Исследователь от природы, наутро я понял, что хочу более досконально изучить свое тело.

Но, разумеется, это стоило производить при свете дня и не опасаясь родителей: я ничего не знал о предмете, но подсознательно понимал, что непристойность будет подвергнута осуждению.

Хотя – опять‑таки с позиций взрослых знаний – я понимаю, что нет ничего более глупого, чем осуждать мальчишку, запершегося в туалете. Или девочку с круглым зеркальцем на кровати.

В пятницу у нас было всего четыре урока и я возвращался из школы на два часа раньше матери.

Зная, что все ненужное случается в неподходящий момент, я задвинул пуговку французского замка на случай, если кого‑то из родителей принесет до срока. Я мог сослаться на то, что задел ее случайно, снимая куртку в передней.

Раздеваться полностью я не стал, прошел в родительскую комнату к материному шифоньеру, который имел большое зеркало.

Об опыте исследования я мог бы сейчас написать добрый десяток страниц.

Но подобное в той или иной мере испытал каждый мужчина, Америки я не открою.

Я рассматривал себя и так и сяк и этак, и в итоге, конечно, перестарался. В тот год, при минимальном уровне чувственного управления своим телом, конечно, иного и не могло произойти.

Потом, помывшись в ванне, я похолодел: ковер родительской спальни, где я плясал босиком перед зеркалом, был светлым; испачканный, он выдал бы меня с головой.

Однако я везде стремился доходить до самой глубины.

Рисковать я не мог, наслаждаться уже умел, мне требовалось изучить суть явления.

Все обдумав, я решил использовать чердак соседнего дома.

 

6

 

Он стоял на краю квартала и был невысоким строением засыпного типа, возведенным еще в военные времена.
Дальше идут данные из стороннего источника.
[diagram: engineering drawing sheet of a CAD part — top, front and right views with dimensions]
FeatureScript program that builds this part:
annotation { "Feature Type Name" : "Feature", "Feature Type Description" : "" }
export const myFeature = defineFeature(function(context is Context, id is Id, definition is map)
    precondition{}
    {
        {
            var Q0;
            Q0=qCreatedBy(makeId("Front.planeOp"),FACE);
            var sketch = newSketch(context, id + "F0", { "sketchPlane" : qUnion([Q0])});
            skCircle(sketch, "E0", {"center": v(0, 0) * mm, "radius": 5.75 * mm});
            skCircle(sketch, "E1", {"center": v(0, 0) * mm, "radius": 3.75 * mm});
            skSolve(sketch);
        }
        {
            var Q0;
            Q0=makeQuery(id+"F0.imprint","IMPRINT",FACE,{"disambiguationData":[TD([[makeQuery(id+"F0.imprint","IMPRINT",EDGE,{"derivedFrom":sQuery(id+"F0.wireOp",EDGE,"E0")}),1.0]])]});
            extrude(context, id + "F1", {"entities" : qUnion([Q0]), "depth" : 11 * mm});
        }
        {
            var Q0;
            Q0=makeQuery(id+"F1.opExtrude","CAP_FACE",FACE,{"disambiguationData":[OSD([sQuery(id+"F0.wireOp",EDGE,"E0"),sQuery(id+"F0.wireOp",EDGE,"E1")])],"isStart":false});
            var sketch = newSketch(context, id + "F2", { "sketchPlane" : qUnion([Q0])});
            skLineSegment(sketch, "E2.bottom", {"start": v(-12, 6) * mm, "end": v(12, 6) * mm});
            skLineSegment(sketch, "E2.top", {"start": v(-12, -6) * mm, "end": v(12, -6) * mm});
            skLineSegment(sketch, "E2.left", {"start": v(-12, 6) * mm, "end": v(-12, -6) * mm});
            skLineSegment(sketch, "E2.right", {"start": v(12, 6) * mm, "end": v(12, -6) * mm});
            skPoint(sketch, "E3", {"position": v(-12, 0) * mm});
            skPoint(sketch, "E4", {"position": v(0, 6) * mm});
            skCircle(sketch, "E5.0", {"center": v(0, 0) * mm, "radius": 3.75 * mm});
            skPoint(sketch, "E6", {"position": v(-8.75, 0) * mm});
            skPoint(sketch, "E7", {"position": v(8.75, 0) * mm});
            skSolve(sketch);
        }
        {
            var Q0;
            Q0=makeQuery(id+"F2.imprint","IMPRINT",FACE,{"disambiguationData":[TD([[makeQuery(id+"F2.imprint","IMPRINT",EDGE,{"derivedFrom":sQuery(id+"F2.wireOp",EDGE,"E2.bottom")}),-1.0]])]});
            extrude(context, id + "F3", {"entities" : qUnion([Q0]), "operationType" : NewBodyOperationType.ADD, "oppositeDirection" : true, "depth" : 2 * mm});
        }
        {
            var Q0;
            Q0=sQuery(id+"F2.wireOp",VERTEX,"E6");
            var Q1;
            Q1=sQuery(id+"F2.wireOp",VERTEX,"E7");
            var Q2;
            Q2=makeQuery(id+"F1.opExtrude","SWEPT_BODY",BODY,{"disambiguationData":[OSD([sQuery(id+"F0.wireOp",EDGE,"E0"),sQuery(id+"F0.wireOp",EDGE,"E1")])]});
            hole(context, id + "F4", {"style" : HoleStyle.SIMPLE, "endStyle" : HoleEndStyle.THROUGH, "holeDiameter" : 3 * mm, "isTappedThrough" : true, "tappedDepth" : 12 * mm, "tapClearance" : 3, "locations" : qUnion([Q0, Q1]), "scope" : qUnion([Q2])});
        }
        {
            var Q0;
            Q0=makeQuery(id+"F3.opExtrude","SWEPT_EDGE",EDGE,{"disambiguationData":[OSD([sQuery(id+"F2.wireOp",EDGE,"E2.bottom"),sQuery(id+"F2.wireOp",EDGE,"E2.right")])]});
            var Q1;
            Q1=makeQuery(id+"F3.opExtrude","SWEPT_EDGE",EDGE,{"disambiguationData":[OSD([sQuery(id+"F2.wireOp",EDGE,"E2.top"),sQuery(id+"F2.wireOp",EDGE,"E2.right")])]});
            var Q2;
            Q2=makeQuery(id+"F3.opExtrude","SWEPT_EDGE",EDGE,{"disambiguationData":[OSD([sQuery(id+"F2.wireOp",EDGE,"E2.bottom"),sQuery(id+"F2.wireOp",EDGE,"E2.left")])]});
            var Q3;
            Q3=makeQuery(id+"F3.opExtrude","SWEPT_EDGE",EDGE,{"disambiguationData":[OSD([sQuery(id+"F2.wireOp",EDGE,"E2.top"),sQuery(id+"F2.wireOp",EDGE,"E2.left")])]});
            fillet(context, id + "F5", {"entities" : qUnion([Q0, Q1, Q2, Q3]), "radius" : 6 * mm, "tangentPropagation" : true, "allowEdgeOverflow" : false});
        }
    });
На чердак, не имевший двери, вела простая деревянная лестница; в более спокойные времена хозяева сушили под крышей белье; теперь там собирались подростки с красным вином.

Вот туда‑то – благо наступила весна и сильно потеплело – я заглядывал каждый день после школы, ставил увлекательные эксперименты над собой в дальнем углу, загороженном толстыми дымоходами, имеющими форму параллелепипедов.

Научившись делать все сколь угодно быстро, я задался вопросами: как усилить удовольствие, можно ли его приостановить, можно ли продолжить с того же места и с новыми силами?

И то и другое я понял, хотя и не сразу.

И об этом я тоже мог бы написать целый трактат, но это отклонит вектор понимания в сторону от меня нынешнего.

Скажу лишь, что став виртуозом, я научился многому.

Выяснив предел резерва в этих направлениях, я стал искать пути усиления в самом процессе.

 

7

 

От воспоминаний о тех мальчишеских опытах, мне делается даже не стыдно, а смешно.

И даже кажется, что несолидно вспоминать о том в моем нынешнем возрасте и положении серьезного мужчины, не обремененного извращенными привычками. Но из песни нельзя выкидывать не только слова, но даже звука – и раз уж я решил вспомнить восхождение на вершину знания, то стоит оставаться честным до конца.

Я выяснил, что при знании дела наслаждение можно увеличить механическим способом, примененным как снаружи, так и изнутри. Разнообразие испробованного трудно описать, да и не нужно.

Наверное, узник одиночной камеры при пожизненном заключении менее изобретателен, чем я – приличный советский школьник.